(Saved entries)
+--
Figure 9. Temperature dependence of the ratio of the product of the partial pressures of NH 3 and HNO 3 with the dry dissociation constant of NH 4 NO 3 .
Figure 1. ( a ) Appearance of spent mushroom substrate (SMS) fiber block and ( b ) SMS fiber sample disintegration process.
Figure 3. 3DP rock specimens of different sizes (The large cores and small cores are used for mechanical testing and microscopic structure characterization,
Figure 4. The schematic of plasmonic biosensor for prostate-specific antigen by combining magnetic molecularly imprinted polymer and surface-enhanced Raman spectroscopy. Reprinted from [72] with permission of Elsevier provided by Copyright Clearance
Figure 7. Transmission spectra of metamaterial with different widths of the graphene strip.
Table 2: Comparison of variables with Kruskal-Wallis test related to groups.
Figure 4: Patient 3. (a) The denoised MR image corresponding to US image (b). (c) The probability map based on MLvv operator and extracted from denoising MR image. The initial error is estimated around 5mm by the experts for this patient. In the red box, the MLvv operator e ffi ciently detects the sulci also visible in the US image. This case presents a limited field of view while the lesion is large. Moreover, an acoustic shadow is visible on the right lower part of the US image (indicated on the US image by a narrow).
+--
WHAT THE TASK ASKS → Print the records above in full, exactly.

ANSWER SPACE →
Figure 9. Temperature dependence of the ratio of the product of the partial pressures of NH 3 and HNO 3 with the dry dissociation constant of NH 4 NO 3 .
Figure 1. ( a ) Appearance of spent mushroom substrate (SMS) fiber block and ( b ) SMS fiber sample disintegration process.
Figure 3. 3DP rock specimens of different sizes (The large cores and small cores are used for mechanical testing and microscopic structure characterization,
Figure 4. The schematic of plasmonic biosensor for prostate-specific antigen by combining magnetic molecularly imprinted polymer and surface-enhanced Raman spectroscopy. Reprinted from [72] with permission of Elsevier provided by Copyright Clearance
Figure 7. Transmission spectra of metamaterial with different widths of the graphene strip.
Table 2: Comparison of variables with Kruskal-Wallis test related to groups.
Figure 4: Patient 3. (a) The denoised MR image corresponding to US image (b). (c) The probability map based on MLvv operator and extracted from denoising MR image. The initial error is estimated around 5mm by the experts for this patient. In the red box, the MLvv operator e ffi ciently detects the sulci also visible in the US image. This case presents a limited field of view while the lesion is large. Moreover, an acoustic shadow is visible on the right lower part of the US image (indicated on the US image by a narrow).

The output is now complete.